_buffer is a query directive used to filter rows from a result set based on the time of the previous occurrence of a specified field. The eliminated rows, thus, will not be passed to the next query function.
Assume that you want to send out email alerts if you encounter certain types of IP addresses. However, you may not want to send repeated alerts every hour for the same IP address. Here, _buffer can help you eliminate those IP addresses for which alerts have been sent recently by ‘remembering’ them. Only the remaining IP addresses are alerted via email. Internally, the _buffer directive maintains a profile (store) created using the _store directive to keep track of recently processed data.
The _buffer query directive typically forms a part of a workbook (scheduler), scheduled to run at regular intervals. A set of pipelined query functions may be is used to retrieve specific data (for example, IP addresses) from the data store and process it to identify the IP addresses for which alerts need to be generated. The _buffer directive (added in the same pipeline) checks if this data (the IP addresses) has been ‘alerted for’ (processed) recently. Only rows (IP addresses) that have not been alerted for recently are passed on to the remaining query functions in the pipeline, typically a _raise or a _trigger, to send alerts or call APIs.
The generic syntax of the _buffer directive is as given below:
_buffer <buffer_name> $Field $Duration
- buffer_name: Refers to the store/profile created internally by the _buffer directive
Take a look at the example given below:
_fetch * from event where NOT $SrcCN=IN AND $AtkClass=bad-unknown AND $LogType=DPI AND $Duration=1h group count_unique $SrcIP limit 100 >>_checkif int_compare count_unique > 10 include >>_buffer test1_ik_alerts $SrcIP 1h >>_raise notify_email <emailid>
NOTE: This query is a workbook query scheduled to run every hour. The images below are are only to show a sample output.
1. The _fetch directive retrieves all the fields for each event in the event index that have been received and stored in the last one hour and where:
- $SrcIN (source country) is not IN (India)
- $AtkClass is bad-unknown and
- $LogType is DPI
The result set is grouped by unique values of $SrcIP along with a count (count_unique) for each IP address. The result set is sorted in the descending order of count_unique (by default). It is then limited to 100 rows. The output is as shown below:
2. In the pipelined query function (f2), the _checkif directive uses the int_compare keyword to check whether count_unique is greater than 10. Only groups where this condition is satisfied are included in the result set. The output is as shown below:
Only one IP address has a count greater than 10.

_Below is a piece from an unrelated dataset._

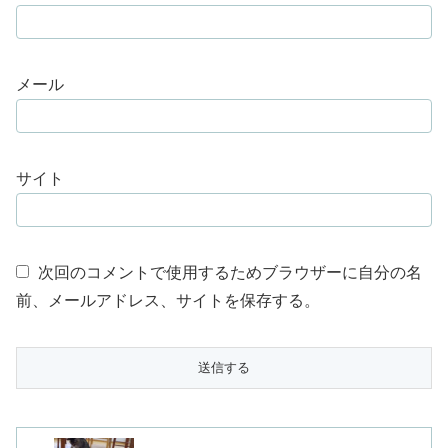
メール
サイト
次回のコメントで使用するためブラウザーに自分の名
前、メールアドレス、サイトを保存する。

3. In the pipelined query function (f3), the _buffer directive checks whether each $SrcIP has already been ‘processed’. It ‘remembers’ this using the tm_alerts store that it creates and updates.
- If a $SrcIP is not present in the store, it adds it along with the current timestamp. This row is included in the output result set.
- Else if a $SrcIP is present in the store, it checks whether the difference between the current timestamp and the timestamp against the $SrcIP (StoreTstamp) is greater than the duration (here, 1 hour) specified using the _buffer query directive.
- If it has exceeded the duration, then the StoreTstamp against that $SrcIP is updated in the store (as the current timestamp value) and that row is included in the output result set.
- If it has not exceed the duration then no updates are made and the row is not included in the output result set. The output is as shown below:
This resultant IP address is stored in a store/profile along with the StoreTstamp. In the next iteration, this timestamp will be used for processing (as explained above).
4. In the pipelined query function (f4), the _raise directive sends a notification email to the specified email id for each $SrcIP (row) in the result set returned by the _buffer query directive. The output is as shown below:
The emails received are as shown below:
NOTE: Click here to understand how multiple query functions work in a pipeline.
NOTE: The store create by the _buffer directive can be viewed using the _retrieve directive.